### WHAT YOU ARE ASKED TO DO
Write out, word for word, every line from the one where "Улаанбаатар, Сүхбаатар дүүрэг, 8-р" occurs to the final line of the entries, and nothing beyond them.

### Saved entries
>>>
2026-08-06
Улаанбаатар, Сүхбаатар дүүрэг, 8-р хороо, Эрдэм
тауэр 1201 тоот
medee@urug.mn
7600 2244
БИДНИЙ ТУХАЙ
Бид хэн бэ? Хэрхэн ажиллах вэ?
<<<
### REPLY
Улаанбаатар, Сүхбаатар дүүрэг, 8-р хороо, Эрдэм
тауэр 1201 тоот
medee@urug.mn
7600 2244
БИДНИЙ ТУХАЙ
Бид хэн бэ? Хэрхэн ажиллах вэ?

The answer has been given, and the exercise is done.